Leaving out the images, please output every entry exactly as it appears.

■ ■ ■ ■ ■ ■ ■

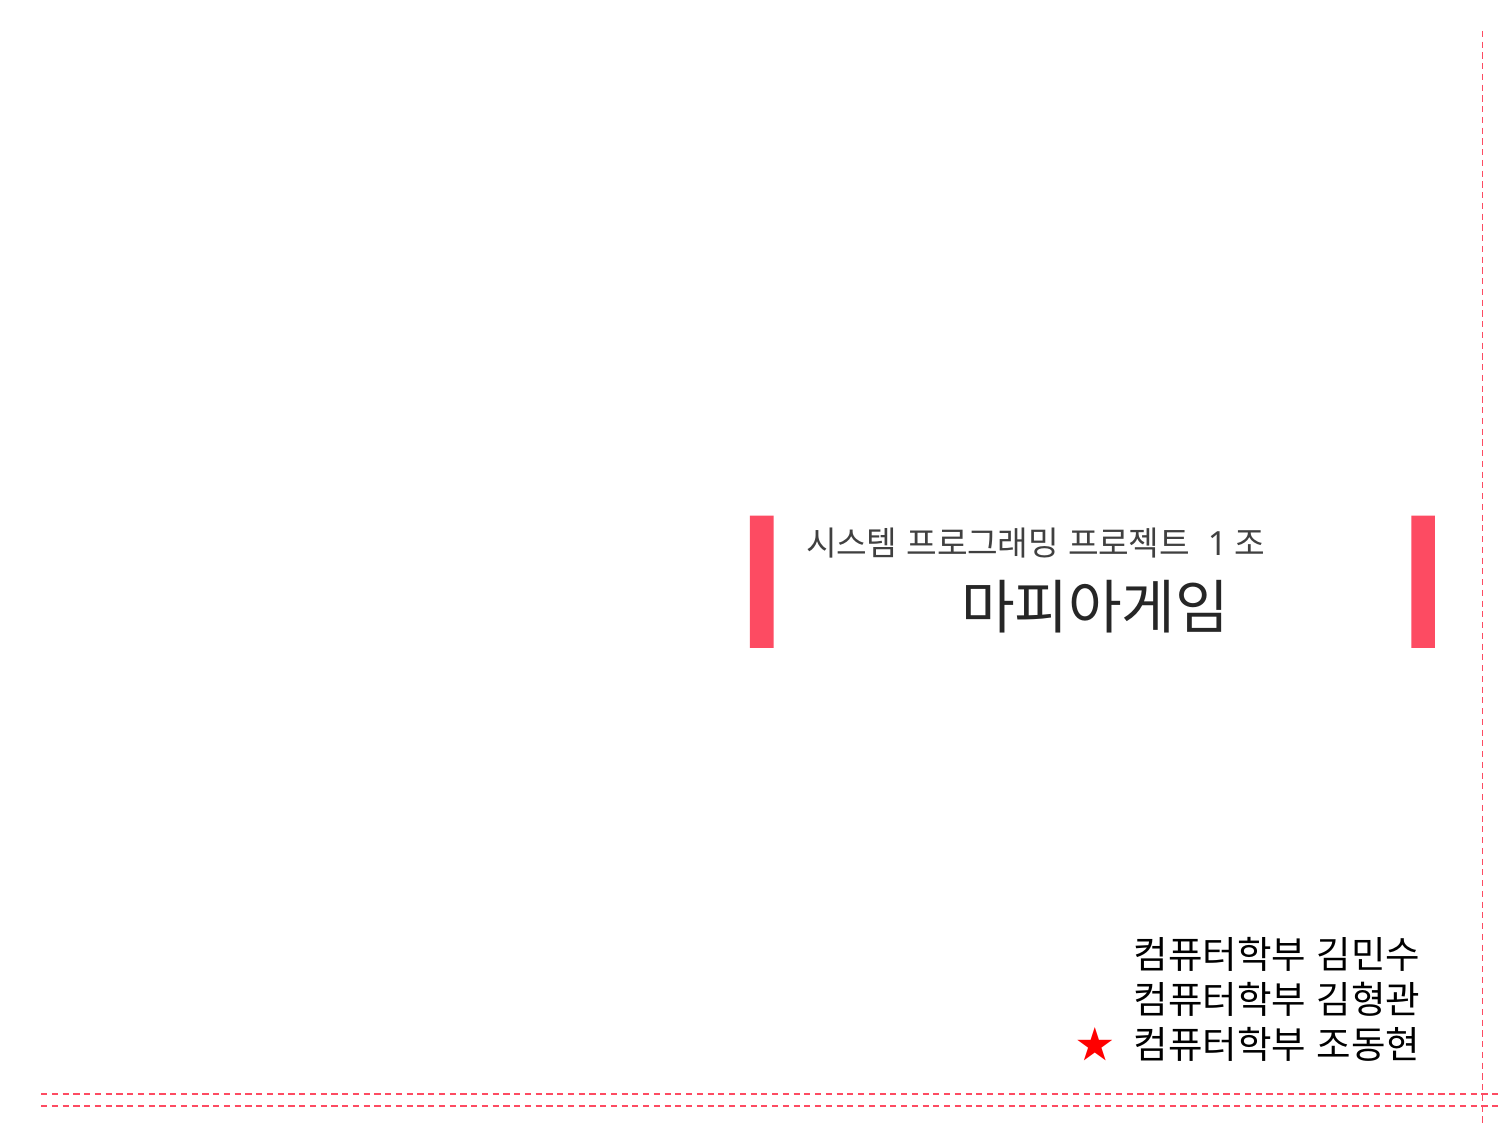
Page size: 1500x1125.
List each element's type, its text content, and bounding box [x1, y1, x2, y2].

text_box 시스템 프로그래밍 프로젝트 1조 [791, 515, 1306, 570]
text_box [748, 514, 776, 650]
text_box 컴퓨터학부 김민수 컴퓨터학부 김형관 ★ 컴퓨터학부 조동현 [750, 923, 1436, 1074]
text_box 마피아게임 [796, 562, 1409, 648]
text_box [1409, 514, 1437, 650]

■ ■ ■ ■ ■ ■ ■

__Answer to the exercise__:
Page size: 1500x1125.
List each element's type, its text content, and bounding box [x1, y1, x2, y2].

text_box 시스템 프로그래밍 프로젝트 1조 [791, 515, 1306, 570]
text_box [748, 514, 776, 650]
text_box 컴퓨터학부 김민수 컴퓨터학부 김형관 ★ 컴퓨터학부 조동현 [750, 923, 1436, 1074]
text_box 마피아게임 [796, 562, 1409, 648]
text_box [1409, 514, 1437, 650]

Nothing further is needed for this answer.